Excerto da fonte ->
□ □ □ □ □ □ □

25/07/2011

Livro: Corrupção

A corrupção é um daqueles temas cuja discussão nunca sai da ordem do dia por se tratar dum fenómeno presente no dia-a-dia das sociedades, tanto na esfera pública como privada.

O ensaio de Luís de Sousa, "Corrupção", editado pela Fundação Francisco Manuel dos Santos e da Relógio d'Água, trata-se dum trabalho interessante que obriga à reflexão sobre as causas e formas da corrupção permitindo uma boa base de lançamento na procura de formas de a combater.
No entanto, e não obstante tratar-se dum trabalho cuja leitura recomendo pela relevância do tema, encontro nele alguns aspectos menos positivos e que de alguma forma podem influenciar os leitores numa construção enviesada da ideia de corrupção e dos seus autores/protagonistas.

Um trabalho que se se apresenta com um título abrangente, "Corrupção", mas que na concretização se reduz apenas à difusão do fenómeno na área da administração pública e política.

□ □ □ □ □ □ □

Dados ->
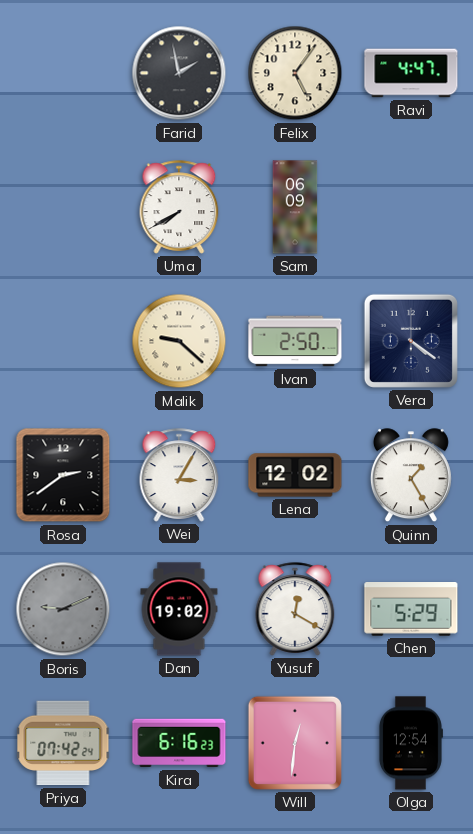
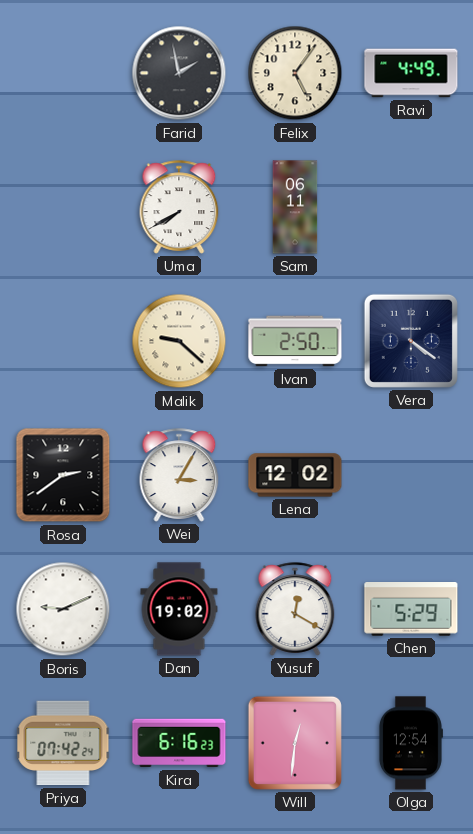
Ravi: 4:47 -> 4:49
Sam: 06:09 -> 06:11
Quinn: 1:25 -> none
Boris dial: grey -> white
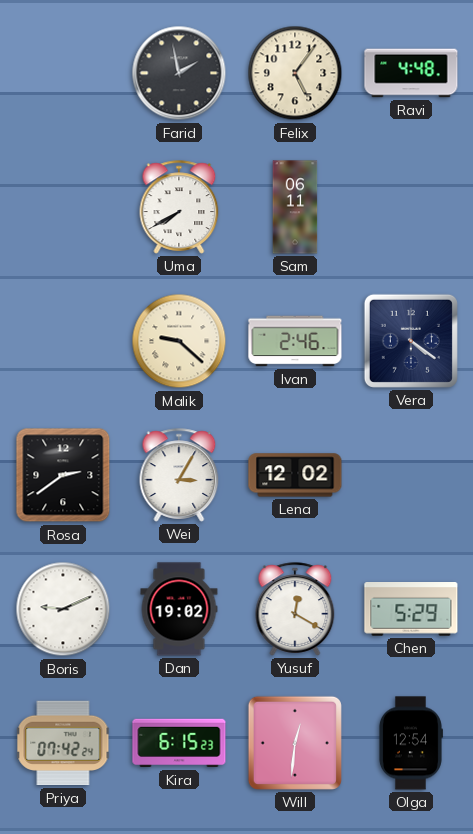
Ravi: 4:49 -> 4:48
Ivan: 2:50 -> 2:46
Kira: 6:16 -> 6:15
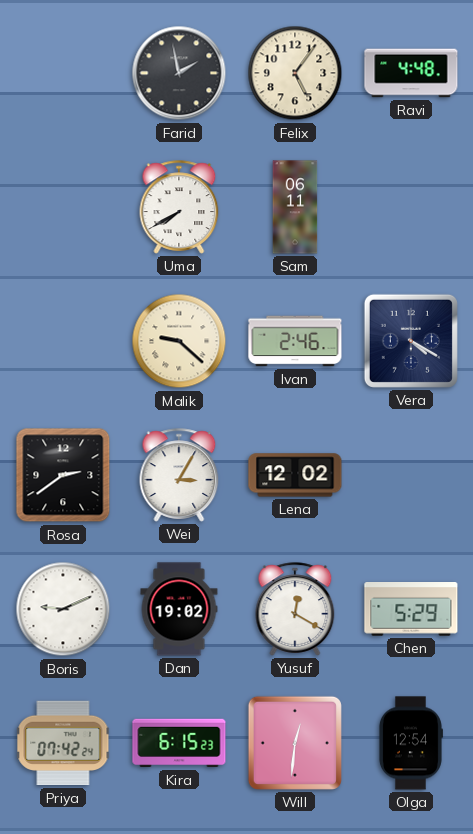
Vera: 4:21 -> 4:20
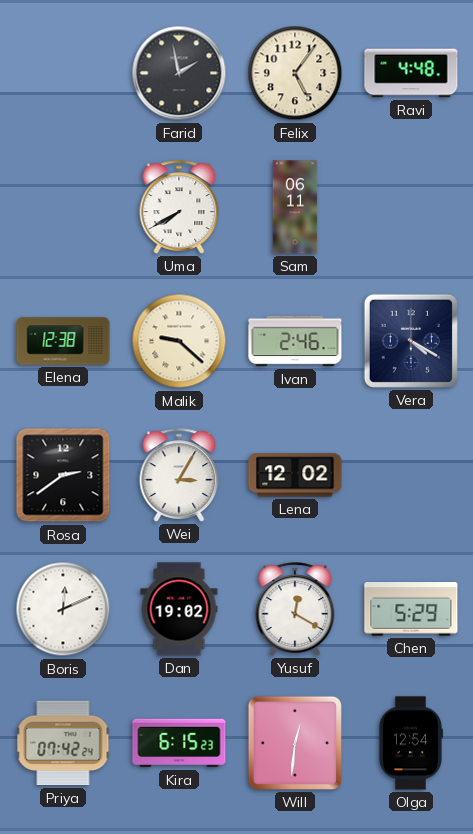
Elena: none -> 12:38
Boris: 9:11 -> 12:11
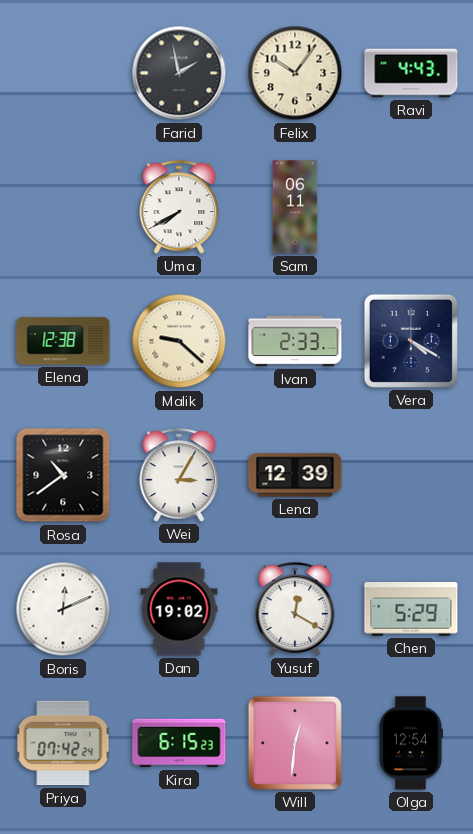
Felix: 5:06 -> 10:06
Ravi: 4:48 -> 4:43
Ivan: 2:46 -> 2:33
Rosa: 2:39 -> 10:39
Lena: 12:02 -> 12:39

□ □ □ □ □ □ □

Exercício ->
Duplique sem alterações o trecho da recensão ao livro Corrupção, começando em "No entanto, e" e prosseguindo até "dos seus autores/protagonistas.". Os dados provêm de outra fonte.

Resultado ->
No entanto, e não obstante tratar-se dum trabalho cuja leitura recomendo pela relevância do tema, encontro nele alguns aspectos menos positivos e que de alguma forma podem influenciar os leitores numa construção enviesada da ideia de corrupção e dos seus autores/protagonistas.